Seniors and union leaders urged the Fall River School Committee to prioritize student instruction and resolve a seven‑week leave affecting the construction craft laborers (CCL) program, while also calling for personnel concerns to be handled privately and in accordance with policy.

Durfee High School students and union leaders pressed the Fall River School Committee on Monday over the administrative leave of a long‑time construction craft laborers (CCL) teacher, saying the absence has paused critical hands‑on instruction and industry certifications.

At least two seniors and the president of the Fall River Educators Association described seven weeks without a licensed CCL instructor, missed OSHA and L.I.U.N.A. training and lost classroom hours that students called essential to post‑graduation employment. “This investigation is impacting many students, and as a program, we are feeling the effects every day,” senior Caden Platt said during the public comment period.

Keith Michonne, president of the Fall River Educators Association, welcomed new committee members but criticized committee conduct at a prior meeting. Michonne said a curriculum donation had been tabled while a committee member publicly disparaged an employee and urged the committee to follow district policy for personnel matters and keep investigations private to protect staff and avoid legal exposure.
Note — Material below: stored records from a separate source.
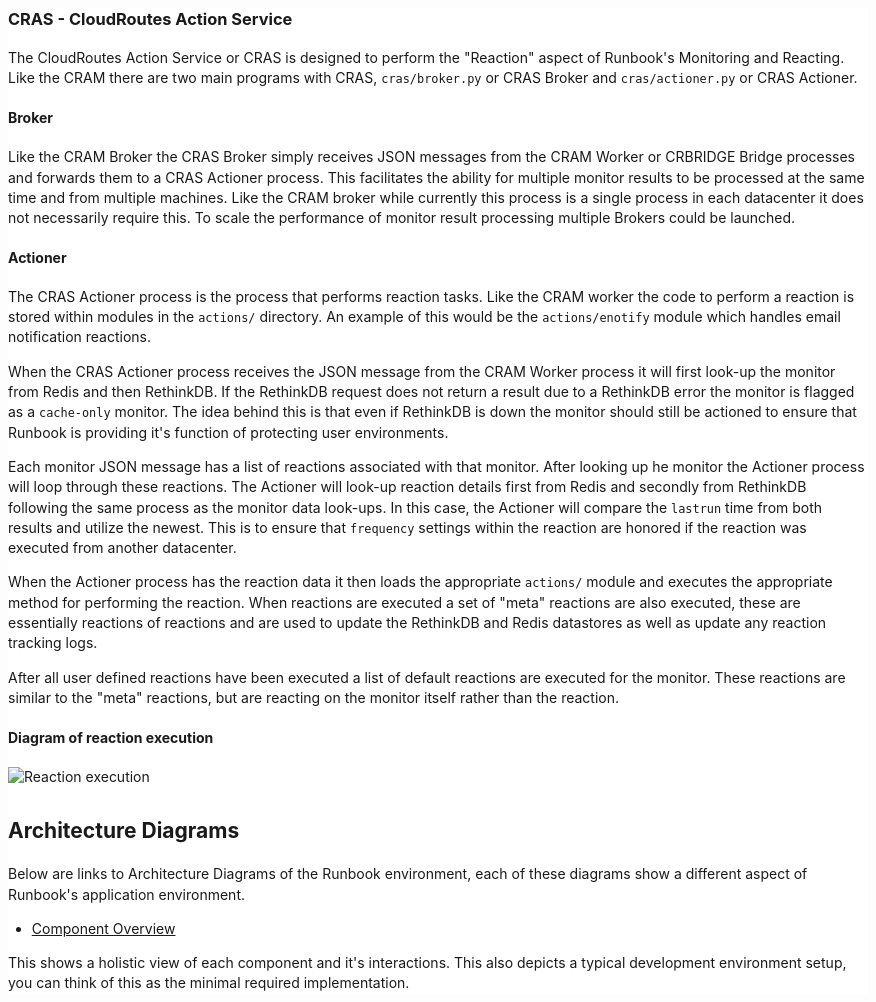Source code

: ### CRAS - CloudRoutes Action Service

The CloudRoutes Action Service or CRAS is designed to perform the "Reaction" aspect of Runbook's Monitoring and Reacting. Like the CRAM there are two main programs with CRAS, `cras/broker.py` or CRAS Broker and `cras/actioner.py` or CRAS Actioner.

#### Broker

Like the CRAM Broker the CRAS Broker simply receives JSON messages from the CRAM Worker or CRBRIDGE Bridge processes and forwards them to a CRAS Actioner process. This facilitates the ability for multiple monitor results to be processed at the same time and from multiple machines. Like the CRAM broker while currently this process is a single process in each datacenter it does not necessarily require this. To scale the performance of monitor result processing multiple Brokers could be launched.

#### Actioner

The CRAS Actioner process is the process that performs reaction tasks. Like the CRAM worker the code to perform a reaction is stored within modules in the `actions/` directory. An example of this would be the `actions/enotify` module which handles email notification reactions.

When the CRAS Actioner process receives the JSON message from the CRAM Worker process it will first look-up the monitor from Redis and then RethinkDB. If the RethinkDB request does not return a result due to a RethinkDB error the monitor is flagged as a `cache-only` monitor. The idea behind this is that even if RethinkDB is down the monitor should still be actioned to ensure that Runbook is providing it's function of protecting user environments.

Each monitor JSON message has a list of reactions associated with that monitor. After looking up he monitor the Actioner process will loop through these reactions. The Actioner will look-up reaction details first from Redis and secondly from RethinkDB following the same process as the monitor data look-ups. In this case, the Actioner will compare the `lastrun` time from both results and utilize the newest. This is to ensure that `frequency` settings within the reaction are honored if the reaction was executed from another datacenter.

When the Actioner process has the reaction data it then loads the appropriate `actions/` module and executes the appropriate method for performing the reaction. When reactions are executed a set of "meta" reactions are also executed, these are essentially reactions of reactions and are used to update the RethinkDB and Redis datastores as well as update any reaction tracking logs.

After all user defined reactions have been executed a list of default reactions are executed for the monitor. These reactions are similar to the "meta" reactions, but are reacting on the monitor itself rather than the reaction.

#### Diagram of reaction execution

![Reaction execution](/img/architecture/reactions-execution.png)

## Architecture Diagrams

Below are links to Architecture Diagrams of the Runbook environment, each of these diagrams show a different aspect of Runbook's application environment.

* [Component Overview](/img/architecture/overview.png)

This shows a holistic view of each component and it's interactions. This also depicts a typical development environment setup, you can think of this as the minimal required implementation.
Community partners echoed the students’ concerns. Joe Coparko, director of the LiUNA New England apprenticeship program, called the CCL pathway a proven route to well‑paid work and urged the committee to weigh students’ lost time against procedural requirements. “What they’re missing this year, the amount of time that’s being taken away from their education … it should be criminal,” he said.

Administrators acknowledged the issue but said they must follow investigatory processes and legal guidance. The instructional subcommittee had earlier referred the proposed L.I.U.N.A.‑aligned CCL curriculum to the full committee for approval and noted that a new high‑school curriculum would be implemented if the committee approves it for 2026‑27.
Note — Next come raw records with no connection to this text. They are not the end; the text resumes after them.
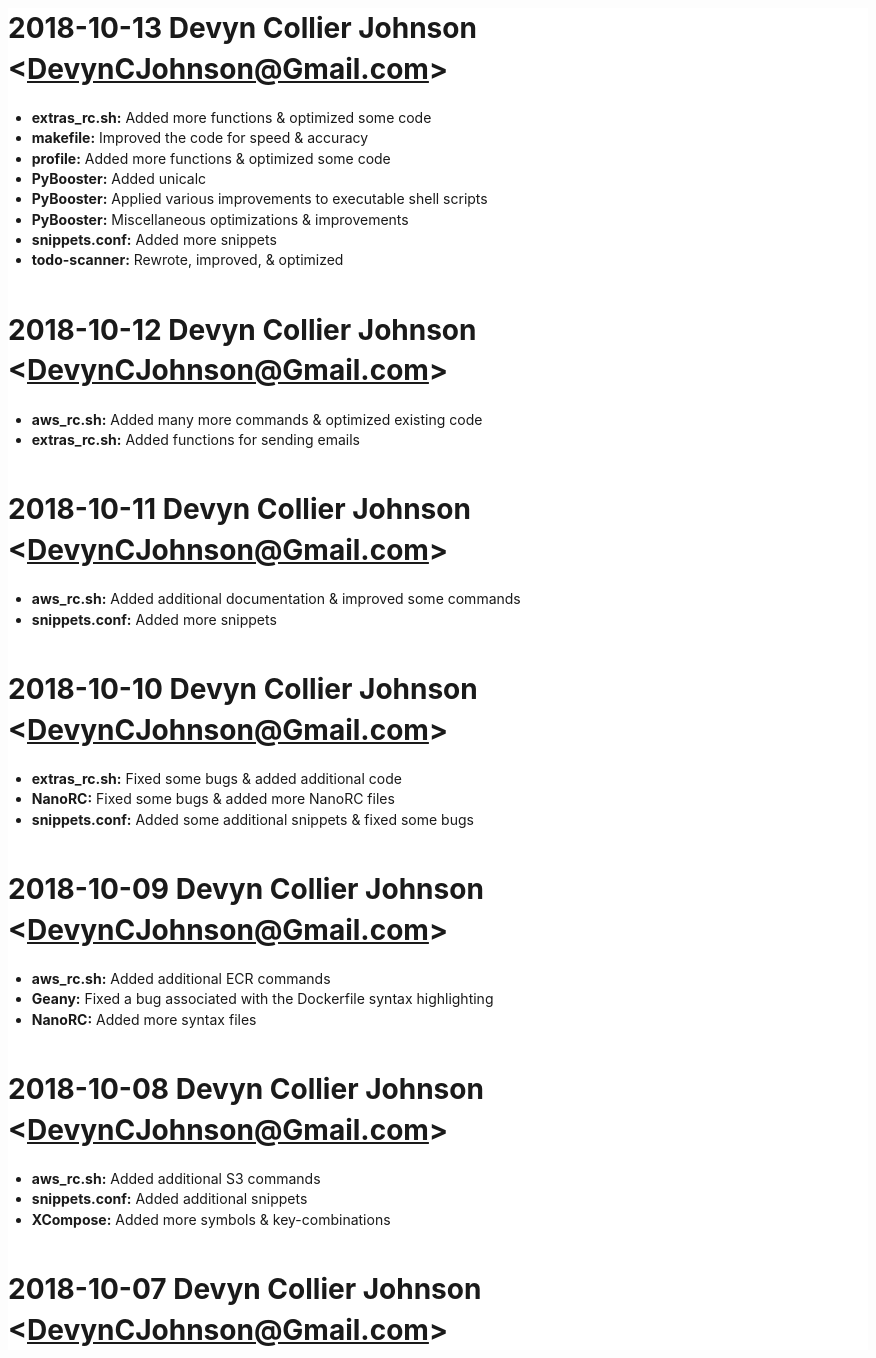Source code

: # 2018-10-13  Devyn Collier Johnson  <[DevynCJohnson@Gmail.com](mailto:DevynCJohnson@Gmail.com)>

- **extras_rc.sh:**  Added more functions & optimized some code
- **makefile:**  Improved the code for speed & accuracy
- **profile:**  Added more functions & optimized some code
- **PyBooster:**  Added unicalc
- **PyBooster:**  Applied various improvements to executable shell scripts
- **PyBooster:**  Miscellaneous optimizations & improvements
- **snippets.conf:**  Added more snippets
- **todo-scanner:**  Rewrote, improved, & optimized

# 2018-10-12  Devyn Collier Johnson  <[DevynCJohnson@Gmail.com](mailto:DevynCJohnson@Gmail.com)>

- **aws_rc.sh:**  Added many more commands & optimized existing code
- **extras_rc.sh:**  Added functions for sending emails

# 2018-10-11  Devyn Collier Johnson  <[DevynCJohnson@Gmail.com](mailto:DevynCJohnson@Gmail.com)>

- **aws_rc.sh:**  Added additional documentation & improved some commands
- **snippets.conf:**  Added more snippets

# 2018-10-10  Devyn Collier Johnson  <[DevynCJohnson@Gmail.com](mailto:DevynCJohnson@Gmail.com)>

- **extras_rc.sh:**  Fixed some bugs & added additional code
- **NanoRC:**  Fixed some bugs & added more NanoRC files
- **snippets.conf:**  Added some additional snippets & fixed some bugs

# 2018-10-09  Devyn Collier Johnson  <[DevynCJohnson@Gmail.com](mailto:DevynCJohnson@Gmail.com)>

- **aws_rc.sh:**  Added additional ECR commands
- **Geany:**  Fixed a bug associated with the Dockerfile syntax highlighting
- **NanoRC:**  Added more syntax files

# 2018-10-08  Devyn Collier Johnson  <[DevynCJohnson@Gmail.com](mailto:DevynCJohnson@Gmail.com)>

- **aws_rc.sh:**  Added additional S3 commands
- **snippets.conf:**  Added additional snippets
- **XCompose:**  Added more symbols & key-combinations

# 2018-10-07  Devyn Collier Johnson  <[DevynCJohnson@Gmail.com](mailto:DevynCJohnson@Gmail.com)>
Several speakers asked the committee to prioritize restoring instruction — via substitute staffing, interim coverage or expedited review — while investigations proceed in private and with respect for district policy. The committee did not announce a personnel decision at Monday’s meeting; members repeatedly stressed the need to follow state and federal employment and privacy rules.

Next steps: the instructional subcommittee has referred the L.I.U.N.A. curriculum to the full committee; parents and students asked the committee to accelerate a solution so students can resume certification training.